Pozostałe trzy róże posadzone na rabacie w pierwszym roku to róża biała, różowa i fioletowa. Nie wiem jak się nazywają ale każda z nich pięknie pachnie.




Jesienią przesadziłem też dwa krzaki róży spod wschodniej ściany domu. Tamto miejsce było zbyt zacienione i kompletnie nie nadawało się dla kwiatów rosnących najlepiej w pełnym słońcu. Dość powiedzieć, że rosły tam dwa lata i nigdy nawet nie zakwitły. Te dwa krzaczki są obecnie w dosyć mizernym stanie ale mam nadzieję, że w przyszłym roku pokażą na co je stać no i jaki właściwie mają kolor 🙂

Lawendy też zostają
Pozbierawszy to co zostało z lawend posadziłem je po wewnętrznym obwodzie okręgu tworzonego przez bukszpany. Latem większość z nich doszła do siebie i długo kwitła. Nie wiem jak przezimują ale mam nadzieję, że towarzystwo bukszpanów i zapewniana przez nie osłona przed wiatrem pomogą lawendzie przetrwać.
Rabata z różami – przysmak dla saren

Jak się okazało w trakcie tego sezonu róże to przysmak saren.

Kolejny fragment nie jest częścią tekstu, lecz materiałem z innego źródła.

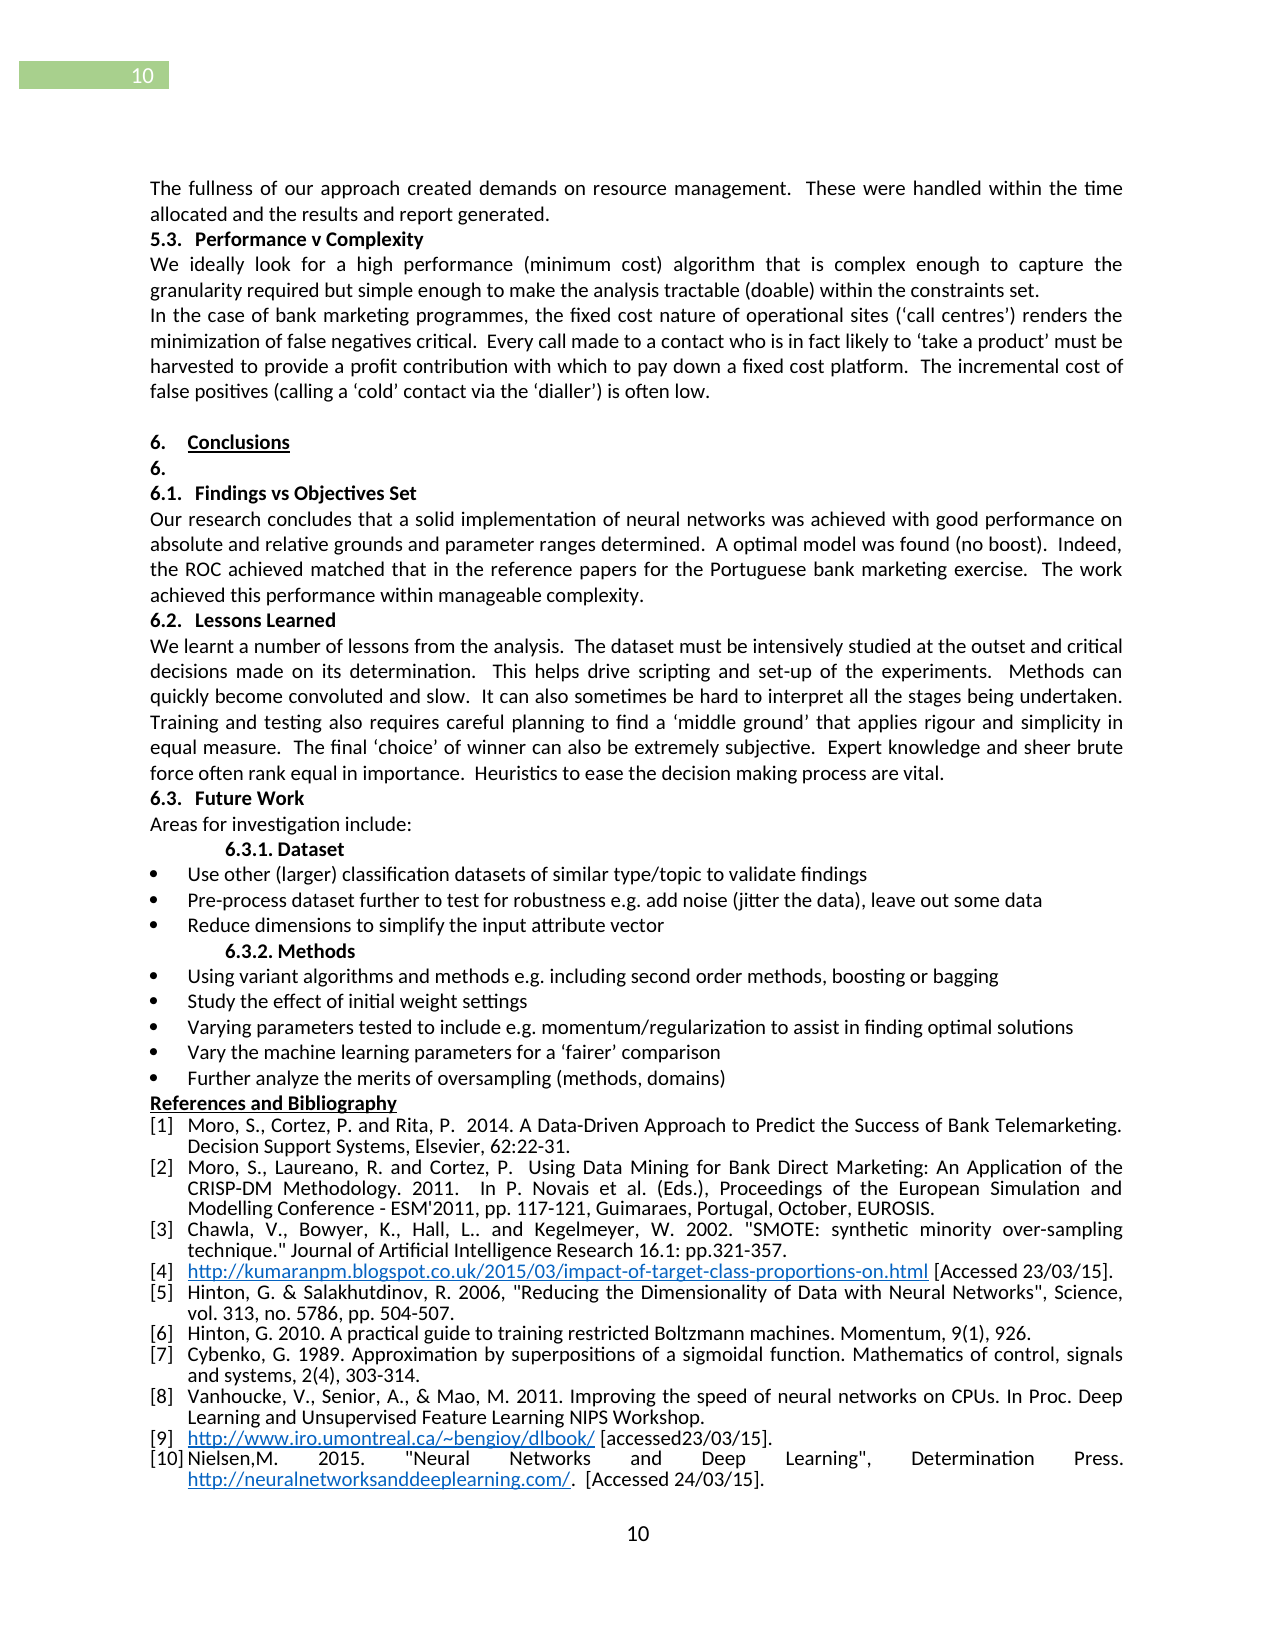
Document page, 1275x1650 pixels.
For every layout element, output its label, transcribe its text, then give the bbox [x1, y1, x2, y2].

text Moro, S., Laureano, R. and Cortez, P. Using Data Mining for Bank Direct Marketing: An Application of the CRISP-DM Methodology. 2011. In P. Novais et al. (Eds.), Proceedings of the European Simulation and Modelling Conference - ESM'2011, pp. 117-121, Guimaraes, Portugal, October, EUROSIS. [150, 1157, 1125, 1220]
text Hinton, G. & Salakhutdinov, R. 2006, "Reducing the Dimensionality of Data with Neural Networks", Science, vol. 313, no. 5786, pp. 504-507. [150, 1282, 1125, 1324]
list Study the effect of initial weight settings [150, 989, 1125, 1014]
text http://kumaranpm.blogspot.co.uk/2015/03/impact-of-target-class-proportions-on.html [Accessed 23/03/15]. [150, 1262, 1125, 1282]
list Conclusions [150, 429, 1125, 455]
text Moro, S., Cortez, P. and Rita, P. 2014. A Data-Driven Approach to Predict the Success of Bank Telemarketing. Decision Support Systems, Elsevier, 62:22-31. [150, 1116, 1125, 1157]
text http://www.iro.umontreal.ca/~bengioy/dlbook/ [accessed23/03/15]. [150, 1428, 1125, 1449]
list Pre-process dataset further to test for robustness e.g. add noise (jitter the data), leave out some data [150, 887, 1125, 912]
list Further analyze the merits of oversampling (methods, domains) [150, 1065, 1125, 1090]
list Reduce dimensions to simplify the input attribute vector [150, 912, 1125, 938]
text Our research concludes that a solid implementation of neural networks was achieved with good performance on absolute and relative grounds and parameter ranges determined. A optimal model was found (no boost). Indeed, the ROC achieved matched that in the reference papers for the Portuguese bank marketing exercise. The work achieved this performance within manageable complexity. [150, 506, 1125, 607]
list Methods [225, 938, 1125, 963]
list Use other (larger) classification datasets of similar type/topic to validate findings [150, 862, 1125, 887]
text Nielsen,M. 2015. "Neural Networks and Deep Learning", Determination Press. http://neuralnetworksanddeeplearning.com/. [Accessed 24/03/15]. [150, 1449, 1125, 1491]
text Areas for investigation include: [150, 811, 1125, 836]
list Performance v Complexity [150, 226, 1125, 252]
text In the case of bank marketing programmes, the fixed cost nature of operational sites (‘call centres’) renders the minimization of false negatives critical. Every call made to a contact who is in fact likely to ‘take a product’ must be harvested to provide a profit contribution with which to pay down a fixed cost platform. The incremental cost of false positives (calling a ‘cold’ contact via the ‘dialler’) is often low. [150, 302, 1125, 404]
text We learnt a number of lessons from the analysis. The dataset must be intensively studied at the outset and critical decisions made on its determination. This helps drive scripting and set-up of the experiments. Methods can quickly become convoluted and slow. It can also sometimes be hard to interpret all the stages being undertaken. Training and testing also requires careful planning to find a ‘middle ground’ that applies rigour and simplicity in equal measure. The final ‘choice’ of winner can also be extremely subjective. Expert knowledge and sheer brute force often rank equal in importance. Heuristics to ease the decision making process are vital. [150, 633, 1125, 785]
text Vanhoucke, V., Senior, A., & Mao, M. 2011. Improving the speed of neural networks on CPUs. In Proc. Deep Learning and Unsupervised Feature Learning NIPS Workshop. [150, 1387, 1125, 1428]
list Varying parameters tested to include e.g. momentum/regularization to assist in finding optimal solutions [150, 1014, 1125, 1039]
list Lessons Learned [150, 607, 1125, 633]
list Using variant algorithms and methods e.g. including second order methods, boosting or bagging [150, 963, 1125, 989]
list Findings vs Objectives Set [150, 480, 1125, 506]
text Chawla, V., Bowyer, K., Hall, L.. and Kegelmeyer, W. 2002. "SMOTE: synthetic minority over-sampling technique." Journal of Artificial Intelligence Research 16.1: pp.321-357. [150, 1220, 1125, 1262]
text We ideally look for a high performance (minimum cost) algorithm that is complex enough to capture the granularity required but simple enough to make the analysis tractable (doable) within the constraints set. [150, 252, 1125, 302]
list Future Work [150, 785, 1125, 811]
list Vary the machine learning parameters for a ‘fairer’ comparison [150, 1039, 1125, 1065]
text References and Bibliography [150, 1090, 1125, 1116]
text Hinton, G. 2010. A practical guide to training restricted Boltzmann machines. Momentum, 9(1), 926. [150, 1324, 1125, 1345]
text Cybenko, G. 1989. Approximation by superpositions of a sigmoidal function. Mathematics of control, signals and systems, 2(4), 303-314. [150, 1345, 1125, 1387]
text The fullness of our approach created demands on resource management. These were handled within the time allocated and the results and report generated. [150, 175, 1125, 226]
list Dataset [225, 836, 1125, 862]
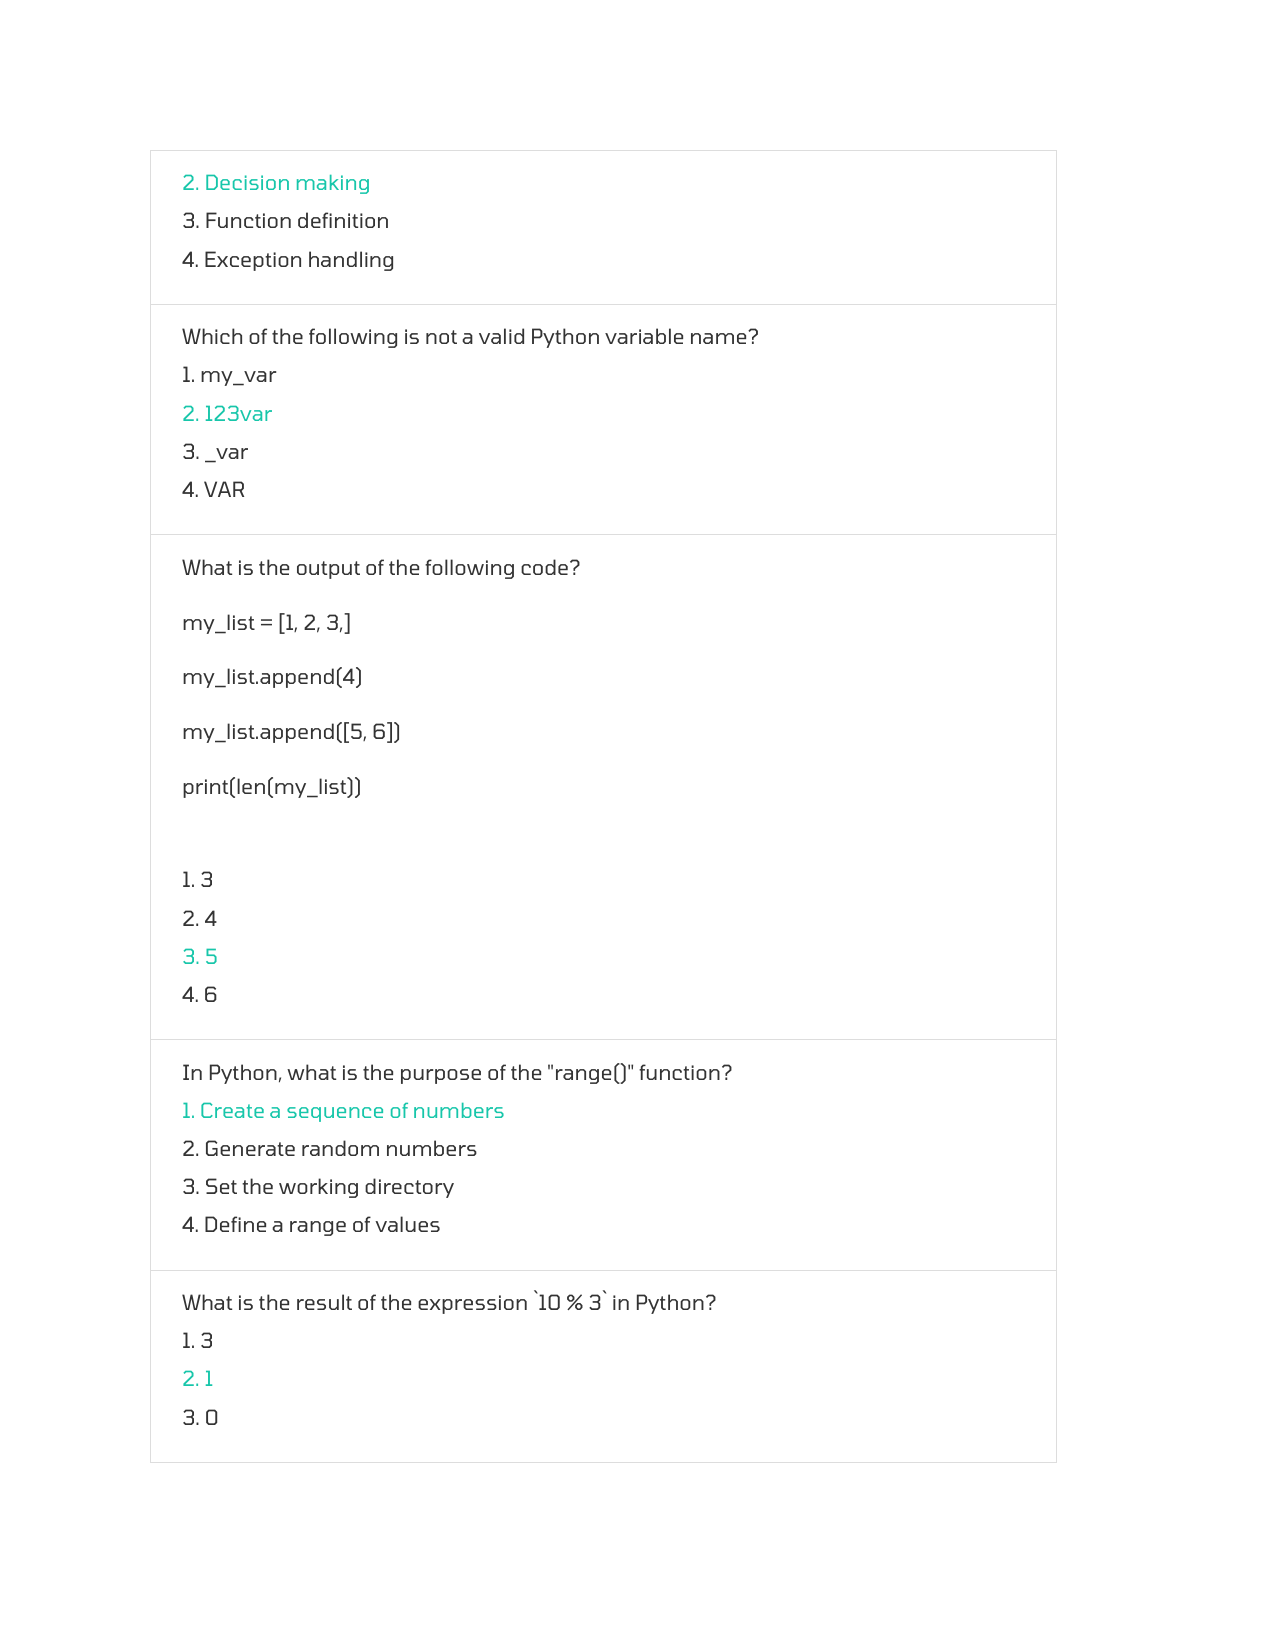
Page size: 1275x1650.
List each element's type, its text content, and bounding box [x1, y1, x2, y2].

table_cell Which of the following is not a valid Python variable name? 1. my_var 2. 123var 3. _var 4. VAR [151, 305, 1056, 534]
table_cell In Python, what is the purpose of the "range()" function? 1. Create a sequence of numbers 2. Generate random numbers 3. Set the working directory 4. Define a range of values [151, 1040, 1056, 1270]
table_cell What is the output of the following code? my_list = [1, 2, 3,] my_list.append(4) my_list.append([5, 6]) print(len(my_list)) 1. 3 2. 4 3. 5 4. 6 [151, 535, 1056, 1039]
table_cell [151, 1271, 1056, 1462]
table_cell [151, 151, 1056, 304]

Ponieważ nie mam ogrodzenia i mieszkam nieopodal lasu to sarny są często goszczą w ogrodzie. Jedzą w zasadzie chyba wszystko oprócz drzew i krzewów iglastych oraz słoneczników. Nie oszczędzały też nowej rabaty różanej.

Zaciekawił mnie taki ładny kolor tej róży na pierwszym zdjęciu. Niespotykany 🙂 Rabata bardzo ładnie wam wyszła. Właśnie tez się zastanawiam, czy by sobie takiej nie sprawić.